» **The task**:
Swap "avanzado" for "moderno" in the records from the first line up to and including the line with "equipos informáticos médicos", and return only those lines with all other text unchanged.

» **Working data**:
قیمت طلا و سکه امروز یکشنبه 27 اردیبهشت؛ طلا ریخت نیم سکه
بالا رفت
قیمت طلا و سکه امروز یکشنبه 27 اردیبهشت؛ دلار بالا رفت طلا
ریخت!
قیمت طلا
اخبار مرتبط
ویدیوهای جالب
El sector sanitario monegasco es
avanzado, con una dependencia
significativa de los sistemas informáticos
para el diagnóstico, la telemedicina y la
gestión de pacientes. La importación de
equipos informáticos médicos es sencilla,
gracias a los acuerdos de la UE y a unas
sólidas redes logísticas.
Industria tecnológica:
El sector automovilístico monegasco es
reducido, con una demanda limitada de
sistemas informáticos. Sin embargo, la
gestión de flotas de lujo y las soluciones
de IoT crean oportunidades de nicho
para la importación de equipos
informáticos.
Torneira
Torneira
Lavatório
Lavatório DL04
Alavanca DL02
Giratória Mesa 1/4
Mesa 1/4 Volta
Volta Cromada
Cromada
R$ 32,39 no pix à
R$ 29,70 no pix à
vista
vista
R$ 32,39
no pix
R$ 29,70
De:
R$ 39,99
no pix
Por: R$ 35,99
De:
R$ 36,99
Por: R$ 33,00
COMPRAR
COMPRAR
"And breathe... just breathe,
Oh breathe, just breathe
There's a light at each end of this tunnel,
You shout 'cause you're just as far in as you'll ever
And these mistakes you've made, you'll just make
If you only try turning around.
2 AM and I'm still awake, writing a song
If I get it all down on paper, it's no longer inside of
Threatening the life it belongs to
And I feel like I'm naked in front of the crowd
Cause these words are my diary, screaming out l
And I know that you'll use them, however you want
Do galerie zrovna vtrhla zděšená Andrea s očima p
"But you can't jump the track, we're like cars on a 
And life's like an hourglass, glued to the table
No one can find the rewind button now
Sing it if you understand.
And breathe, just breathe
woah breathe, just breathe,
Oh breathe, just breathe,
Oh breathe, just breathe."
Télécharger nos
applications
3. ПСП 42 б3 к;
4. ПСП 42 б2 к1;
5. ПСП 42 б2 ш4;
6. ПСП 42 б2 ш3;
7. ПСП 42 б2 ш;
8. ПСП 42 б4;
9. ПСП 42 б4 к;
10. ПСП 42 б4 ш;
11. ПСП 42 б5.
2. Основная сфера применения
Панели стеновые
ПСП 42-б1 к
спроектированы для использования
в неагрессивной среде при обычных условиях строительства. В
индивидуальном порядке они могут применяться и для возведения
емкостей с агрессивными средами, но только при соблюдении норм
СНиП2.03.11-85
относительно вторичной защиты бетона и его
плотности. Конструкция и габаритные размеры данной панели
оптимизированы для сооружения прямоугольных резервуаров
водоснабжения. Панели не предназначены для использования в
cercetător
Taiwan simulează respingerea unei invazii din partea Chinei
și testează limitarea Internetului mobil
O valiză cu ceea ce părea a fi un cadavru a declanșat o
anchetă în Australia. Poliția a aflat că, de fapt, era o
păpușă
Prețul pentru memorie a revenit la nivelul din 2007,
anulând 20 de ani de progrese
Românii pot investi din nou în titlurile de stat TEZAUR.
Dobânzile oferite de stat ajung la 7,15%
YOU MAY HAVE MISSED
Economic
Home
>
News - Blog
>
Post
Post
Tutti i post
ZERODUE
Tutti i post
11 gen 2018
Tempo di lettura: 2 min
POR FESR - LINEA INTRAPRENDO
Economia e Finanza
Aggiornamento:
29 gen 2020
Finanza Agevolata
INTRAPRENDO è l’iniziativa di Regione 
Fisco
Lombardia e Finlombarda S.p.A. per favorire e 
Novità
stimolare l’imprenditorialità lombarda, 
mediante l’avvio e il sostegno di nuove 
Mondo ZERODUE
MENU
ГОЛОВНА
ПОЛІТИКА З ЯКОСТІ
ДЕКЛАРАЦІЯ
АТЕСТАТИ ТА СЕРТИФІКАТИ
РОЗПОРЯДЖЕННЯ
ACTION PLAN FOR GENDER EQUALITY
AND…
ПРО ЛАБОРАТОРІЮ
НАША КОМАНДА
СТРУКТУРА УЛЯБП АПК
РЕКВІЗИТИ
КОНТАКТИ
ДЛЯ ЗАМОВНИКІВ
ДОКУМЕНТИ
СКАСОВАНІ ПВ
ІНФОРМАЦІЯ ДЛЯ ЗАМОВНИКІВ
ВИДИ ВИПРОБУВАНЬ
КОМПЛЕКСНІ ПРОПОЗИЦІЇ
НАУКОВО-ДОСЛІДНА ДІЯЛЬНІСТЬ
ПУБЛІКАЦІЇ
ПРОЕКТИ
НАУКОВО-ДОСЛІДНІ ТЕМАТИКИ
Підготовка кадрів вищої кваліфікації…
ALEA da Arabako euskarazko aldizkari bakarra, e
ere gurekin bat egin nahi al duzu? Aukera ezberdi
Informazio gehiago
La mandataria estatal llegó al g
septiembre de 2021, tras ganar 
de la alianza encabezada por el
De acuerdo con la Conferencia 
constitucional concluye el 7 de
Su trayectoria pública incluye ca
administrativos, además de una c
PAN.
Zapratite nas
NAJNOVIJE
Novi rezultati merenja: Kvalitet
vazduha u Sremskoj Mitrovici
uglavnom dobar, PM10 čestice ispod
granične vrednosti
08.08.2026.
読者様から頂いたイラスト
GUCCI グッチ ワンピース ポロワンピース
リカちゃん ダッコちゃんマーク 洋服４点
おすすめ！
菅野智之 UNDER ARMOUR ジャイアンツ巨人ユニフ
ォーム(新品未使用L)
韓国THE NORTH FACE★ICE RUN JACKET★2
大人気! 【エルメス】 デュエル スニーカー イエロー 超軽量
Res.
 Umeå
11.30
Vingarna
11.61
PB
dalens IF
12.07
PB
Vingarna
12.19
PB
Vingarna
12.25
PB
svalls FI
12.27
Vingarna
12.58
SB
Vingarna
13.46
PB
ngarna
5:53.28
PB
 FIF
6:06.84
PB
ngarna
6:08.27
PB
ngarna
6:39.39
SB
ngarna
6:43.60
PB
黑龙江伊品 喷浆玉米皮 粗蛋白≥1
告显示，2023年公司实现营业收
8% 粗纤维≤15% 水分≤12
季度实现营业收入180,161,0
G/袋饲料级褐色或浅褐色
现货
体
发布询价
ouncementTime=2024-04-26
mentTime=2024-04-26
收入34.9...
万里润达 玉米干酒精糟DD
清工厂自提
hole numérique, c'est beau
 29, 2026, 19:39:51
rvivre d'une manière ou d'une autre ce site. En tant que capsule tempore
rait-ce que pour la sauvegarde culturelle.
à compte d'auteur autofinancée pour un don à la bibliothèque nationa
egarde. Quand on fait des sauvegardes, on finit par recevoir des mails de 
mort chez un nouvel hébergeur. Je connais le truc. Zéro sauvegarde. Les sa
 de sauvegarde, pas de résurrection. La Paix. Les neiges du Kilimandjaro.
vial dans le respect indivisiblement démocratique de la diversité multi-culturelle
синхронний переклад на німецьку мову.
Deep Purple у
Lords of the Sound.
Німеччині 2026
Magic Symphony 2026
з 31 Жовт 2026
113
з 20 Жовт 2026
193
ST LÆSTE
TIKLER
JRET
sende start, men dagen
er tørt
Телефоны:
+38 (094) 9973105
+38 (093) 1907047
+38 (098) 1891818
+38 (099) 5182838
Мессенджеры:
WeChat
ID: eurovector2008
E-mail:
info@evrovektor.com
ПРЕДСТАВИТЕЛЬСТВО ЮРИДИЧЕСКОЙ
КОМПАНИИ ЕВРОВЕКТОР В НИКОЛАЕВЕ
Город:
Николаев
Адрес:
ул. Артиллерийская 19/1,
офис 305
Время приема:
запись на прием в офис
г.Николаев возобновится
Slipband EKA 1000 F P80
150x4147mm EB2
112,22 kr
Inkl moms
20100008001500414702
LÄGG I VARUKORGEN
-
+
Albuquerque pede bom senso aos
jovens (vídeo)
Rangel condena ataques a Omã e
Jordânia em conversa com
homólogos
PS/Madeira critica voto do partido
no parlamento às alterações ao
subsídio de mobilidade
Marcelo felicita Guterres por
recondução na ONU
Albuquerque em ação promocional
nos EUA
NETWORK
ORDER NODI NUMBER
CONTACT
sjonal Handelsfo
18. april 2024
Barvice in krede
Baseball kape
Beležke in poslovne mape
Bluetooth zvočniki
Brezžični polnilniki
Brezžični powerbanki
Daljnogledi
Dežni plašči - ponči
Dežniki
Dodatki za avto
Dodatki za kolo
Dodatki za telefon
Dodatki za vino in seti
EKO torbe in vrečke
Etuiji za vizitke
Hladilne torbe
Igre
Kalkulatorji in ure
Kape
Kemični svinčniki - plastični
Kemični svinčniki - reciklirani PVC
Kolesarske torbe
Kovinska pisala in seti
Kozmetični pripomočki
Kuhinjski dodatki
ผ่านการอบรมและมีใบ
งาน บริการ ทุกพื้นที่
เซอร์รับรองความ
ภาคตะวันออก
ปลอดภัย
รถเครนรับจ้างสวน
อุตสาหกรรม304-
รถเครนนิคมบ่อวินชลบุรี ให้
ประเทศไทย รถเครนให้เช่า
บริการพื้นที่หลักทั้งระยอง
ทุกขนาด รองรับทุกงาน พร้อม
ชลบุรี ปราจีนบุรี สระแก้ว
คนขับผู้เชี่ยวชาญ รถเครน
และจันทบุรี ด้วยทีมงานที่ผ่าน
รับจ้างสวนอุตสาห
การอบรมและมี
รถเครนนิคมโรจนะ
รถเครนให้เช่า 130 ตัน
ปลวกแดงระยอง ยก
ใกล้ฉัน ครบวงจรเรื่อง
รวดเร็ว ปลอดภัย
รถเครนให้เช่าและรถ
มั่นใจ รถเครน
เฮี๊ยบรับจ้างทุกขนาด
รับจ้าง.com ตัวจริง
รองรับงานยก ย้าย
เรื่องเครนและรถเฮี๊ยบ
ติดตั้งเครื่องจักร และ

» **Result of the task**:
قیمت طلا و سکه امروز یکشنبه 27 اردیبهشت؛ طلا ریخت نیم سکه
بالا رفت
قیمت طلا و سکه امروز یکشنبه 27 اردیبهشت؛ دلار بالا رفت طلا
ریخت!
قیمت طلا
اخبار مرتبط
ویدیوهای جالب
El sector sanitario monegasco es
moderno, con una dependencia
significativa de los sistemas informáticos
para el diagnóstico, la telemedicina y la
gestión de pacientes. La importación de
equipos informáticos médicos es sencilla,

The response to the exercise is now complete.